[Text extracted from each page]

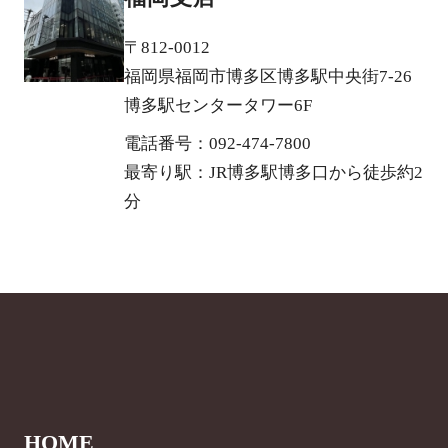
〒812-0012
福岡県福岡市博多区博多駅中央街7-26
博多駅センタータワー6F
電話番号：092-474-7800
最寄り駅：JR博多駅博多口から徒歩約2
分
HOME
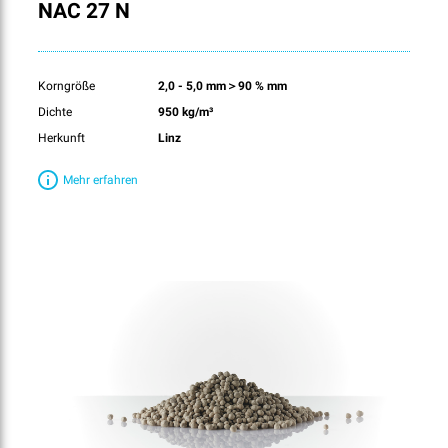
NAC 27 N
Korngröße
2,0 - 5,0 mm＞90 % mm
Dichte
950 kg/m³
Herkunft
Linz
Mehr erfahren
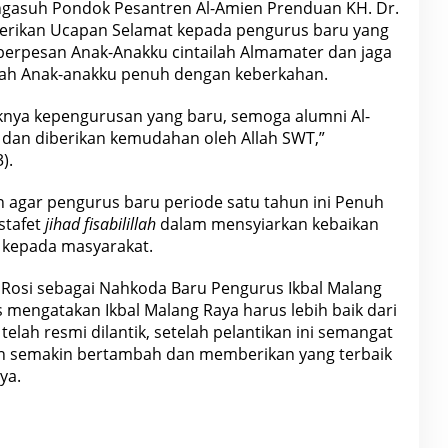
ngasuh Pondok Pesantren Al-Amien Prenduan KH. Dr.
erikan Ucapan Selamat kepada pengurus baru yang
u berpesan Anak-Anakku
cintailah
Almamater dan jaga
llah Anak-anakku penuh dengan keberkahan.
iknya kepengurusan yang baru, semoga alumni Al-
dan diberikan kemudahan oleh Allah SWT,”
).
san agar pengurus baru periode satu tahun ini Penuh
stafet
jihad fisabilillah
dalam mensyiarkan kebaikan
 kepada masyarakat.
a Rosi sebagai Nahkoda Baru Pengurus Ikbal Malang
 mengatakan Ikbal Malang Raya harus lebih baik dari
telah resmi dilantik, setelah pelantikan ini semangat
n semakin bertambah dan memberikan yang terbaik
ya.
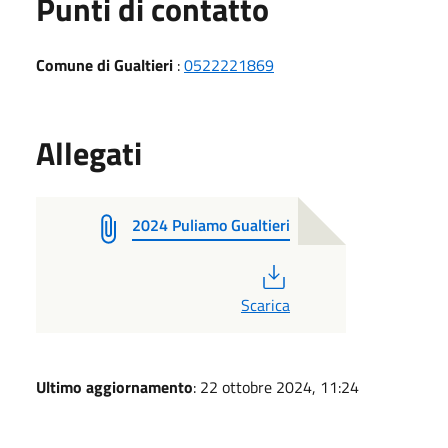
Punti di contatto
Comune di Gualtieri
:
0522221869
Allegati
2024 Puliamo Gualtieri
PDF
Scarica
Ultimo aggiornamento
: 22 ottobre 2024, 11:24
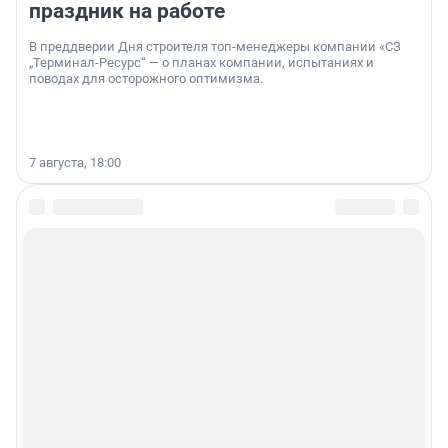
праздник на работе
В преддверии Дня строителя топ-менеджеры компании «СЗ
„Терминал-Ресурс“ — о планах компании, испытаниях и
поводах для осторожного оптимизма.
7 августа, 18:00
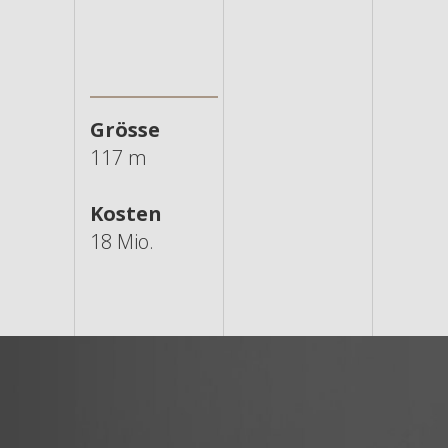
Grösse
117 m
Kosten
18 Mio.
==
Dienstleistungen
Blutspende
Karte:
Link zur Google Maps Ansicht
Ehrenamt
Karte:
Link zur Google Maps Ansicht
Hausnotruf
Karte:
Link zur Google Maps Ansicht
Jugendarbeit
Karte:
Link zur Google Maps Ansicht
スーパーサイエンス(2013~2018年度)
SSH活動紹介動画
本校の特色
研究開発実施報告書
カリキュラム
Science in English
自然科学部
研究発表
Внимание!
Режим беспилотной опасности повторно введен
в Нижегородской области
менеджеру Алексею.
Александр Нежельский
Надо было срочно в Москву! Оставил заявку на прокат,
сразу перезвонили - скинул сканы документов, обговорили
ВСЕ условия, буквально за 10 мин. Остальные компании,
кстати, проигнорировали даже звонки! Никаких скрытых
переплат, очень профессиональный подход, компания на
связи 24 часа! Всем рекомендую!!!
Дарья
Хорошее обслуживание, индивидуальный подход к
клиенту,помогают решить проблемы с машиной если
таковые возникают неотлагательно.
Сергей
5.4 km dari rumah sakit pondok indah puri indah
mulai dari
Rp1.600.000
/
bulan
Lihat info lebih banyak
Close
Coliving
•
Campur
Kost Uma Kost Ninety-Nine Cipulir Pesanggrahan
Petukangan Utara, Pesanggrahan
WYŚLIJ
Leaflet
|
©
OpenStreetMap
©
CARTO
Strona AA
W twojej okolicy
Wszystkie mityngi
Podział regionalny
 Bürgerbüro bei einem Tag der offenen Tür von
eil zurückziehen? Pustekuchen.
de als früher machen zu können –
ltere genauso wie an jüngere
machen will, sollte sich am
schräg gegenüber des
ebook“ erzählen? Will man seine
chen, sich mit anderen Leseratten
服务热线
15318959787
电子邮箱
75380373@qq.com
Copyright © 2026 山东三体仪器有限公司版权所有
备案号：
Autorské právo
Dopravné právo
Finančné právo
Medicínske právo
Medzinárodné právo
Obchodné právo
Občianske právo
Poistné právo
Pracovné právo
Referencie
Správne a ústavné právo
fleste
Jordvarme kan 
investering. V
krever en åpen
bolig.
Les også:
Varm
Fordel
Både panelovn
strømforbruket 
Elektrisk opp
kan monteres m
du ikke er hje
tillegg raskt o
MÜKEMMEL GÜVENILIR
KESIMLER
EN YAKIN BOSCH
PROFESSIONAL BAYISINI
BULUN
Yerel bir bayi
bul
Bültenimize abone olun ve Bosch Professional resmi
...
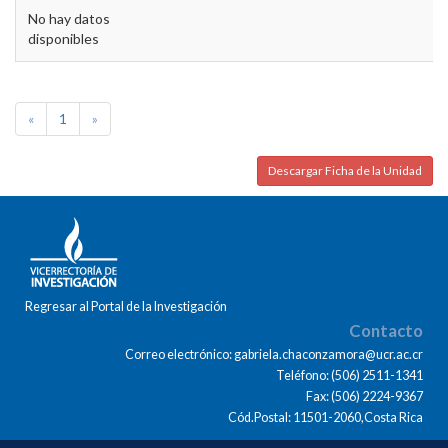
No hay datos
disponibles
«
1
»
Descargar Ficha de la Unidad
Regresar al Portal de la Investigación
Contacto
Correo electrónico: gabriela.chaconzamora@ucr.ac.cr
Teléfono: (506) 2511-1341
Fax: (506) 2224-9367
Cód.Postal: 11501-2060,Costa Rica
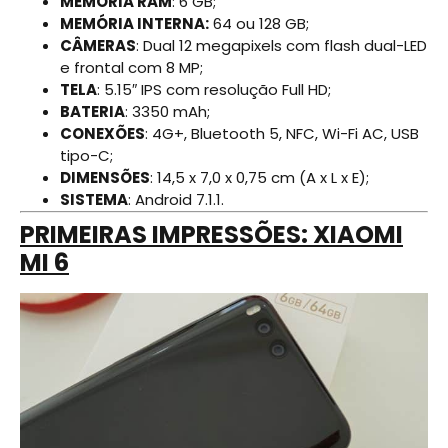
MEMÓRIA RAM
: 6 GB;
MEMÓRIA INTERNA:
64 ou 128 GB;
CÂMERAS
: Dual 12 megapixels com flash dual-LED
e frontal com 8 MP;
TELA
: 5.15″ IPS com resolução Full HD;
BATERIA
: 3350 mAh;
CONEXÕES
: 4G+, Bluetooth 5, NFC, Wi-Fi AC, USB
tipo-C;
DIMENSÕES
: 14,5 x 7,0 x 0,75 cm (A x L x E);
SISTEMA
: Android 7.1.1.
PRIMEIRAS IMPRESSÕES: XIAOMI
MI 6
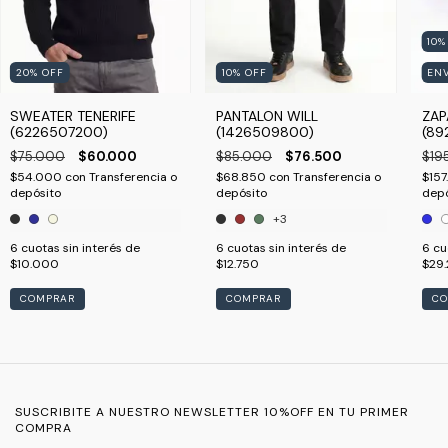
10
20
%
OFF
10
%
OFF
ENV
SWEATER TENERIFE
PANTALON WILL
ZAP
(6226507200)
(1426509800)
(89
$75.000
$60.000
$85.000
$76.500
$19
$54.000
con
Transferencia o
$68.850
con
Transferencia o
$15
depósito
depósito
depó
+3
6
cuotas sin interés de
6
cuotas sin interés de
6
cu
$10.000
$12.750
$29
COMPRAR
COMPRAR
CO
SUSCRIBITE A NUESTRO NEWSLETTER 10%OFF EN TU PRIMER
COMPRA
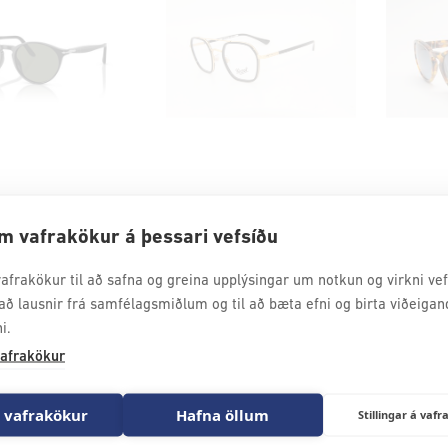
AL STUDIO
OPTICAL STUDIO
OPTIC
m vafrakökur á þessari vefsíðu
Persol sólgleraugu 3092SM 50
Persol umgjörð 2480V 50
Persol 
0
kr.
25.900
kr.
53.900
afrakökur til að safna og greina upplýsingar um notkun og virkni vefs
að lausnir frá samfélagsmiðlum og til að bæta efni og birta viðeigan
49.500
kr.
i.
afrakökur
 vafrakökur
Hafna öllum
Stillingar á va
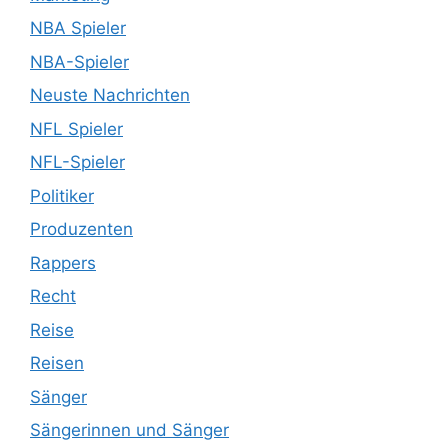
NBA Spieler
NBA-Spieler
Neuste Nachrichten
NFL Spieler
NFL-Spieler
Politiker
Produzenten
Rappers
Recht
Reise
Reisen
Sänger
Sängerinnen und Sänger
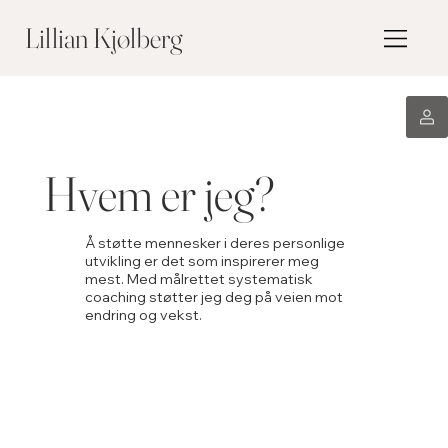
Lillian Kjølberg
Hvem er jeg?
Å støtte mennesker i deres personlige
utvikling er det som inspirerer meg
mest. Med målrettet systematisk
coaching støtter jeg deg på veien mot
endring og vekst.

→ JOB ITEM
Arrange the records as a Markdown table with the columns Number and Record line, running from the line with "MEMÓRIA RAM" up to and including the line with "Stillingar á va". Give each line its own numbered row, and leave out blank lines and the pictures.

→ EXERCISE SOLUTION
| Number | Record line |
|---|---|
| 1 | MEMÓRIA RAM |
| 2 | : 6 GB; |
| 3 | MEMÓRIA INTERNA: |
| 4 | 64 ou 128 GB; |
| 5 | CÂMERAS |
| 6 | : Dual 12 megapixels com flash dual-LED |
| 7 | e frontal com 8 MP; |
| 8 | TELA |
| 9 | : 5.15″ IPS com resolução Full HD; |
| 10 | BATERIA |
| 11 | : 3350 mAh; |
| 12 | CONEXÕES |
| 13 | : 4G+, Bluetooth 5, NFC, Wi-Fi AC, USB |
| 14 | tipo-C; |
| 15 | DIMENSÕES |
| 16 | : 14,5 x 7,0 x 0,75 cm (A x L x E); |
| 17 | SISTEMA |
| 18 | : Android 7.1.1. |
| 19 | PRIMEIRAS IMPRESSÕES: XIAOMI |
| 20 | MI 6 |
| 21 | 10 |
| 22 | 20 |
| 23 | % |
| 24 | OFF |
| 25 | 10 |
| 26 | % |
| 27 | OFF |
| 28 | ENV |
| 29 | SWEATER TENERIFE |
| 30 | PANTALON WILL |
| 31 | ZAP |
| 32 | (6226507200) |
| 33 | (1426509800) |
| 34 | (89 |
| 35 | $75.000 |
| 36 | $60.000 |
| 37 | $85.000 |
| 38 | $76.500 |
| 39 | $19 |
| 40 | $54.000 |
| 41 | con |
| 42 | Transferencia o |
| 43 | $68.850 |
| 44 | con |
| 45 | Transferencia o |
| 46 | $15 |
| 47 | depósito |
| 48 | depósito |
| 49 | depó |
| 50 | +3 |
| 51 | 6 |
| 52 | cuotas sin interés de |
| 53 | 6 |
| 54 | cuotas sin interés de |
| 55 | 6 |
| 56 | cu |
| 57 | $10.000 |
| 58 | $12.750 |
| 59 | $29 |
| 60 | COMPRAR |
| 61 | COMPRAR |
| 62 | CO |
| 63 | SUSCRIBITE A NUESTRO NEWSLETTER 10%OFF EN TU PRIMER |
| 64 | COMPRA |
| 65 | AL STUDIO |
| 66 | OPTICAL STUDIO |
| 67 | OPTIC |
| 68 | m vafrakökur á þessari vefsíðu |
| 69 | Persol sólgleraugu 3092SM 50 |
| 70 | Persol umgjörð 2480V 50 |
| 71 | Persol  |
| 72 | 0 |
| 73 | kr. |
| 74 | 25.900 |
| 75 | kr. |
| 76 | 53.900 |
| 77 | afrakökur til að safna og greina upplýsingar um notkun og virkni vefs |
| 78 | að lausnir frá samfélagsmiðlum og til að bæta efni og birta viðeigan |
| 79 | 49.500 |
| 80 | kr. |
| 81 | i. |
| 82 | afrakökur |
| 83 |  vafrakökur |
| 84 | Hafna öllum |
| 85 | Stillingar á va |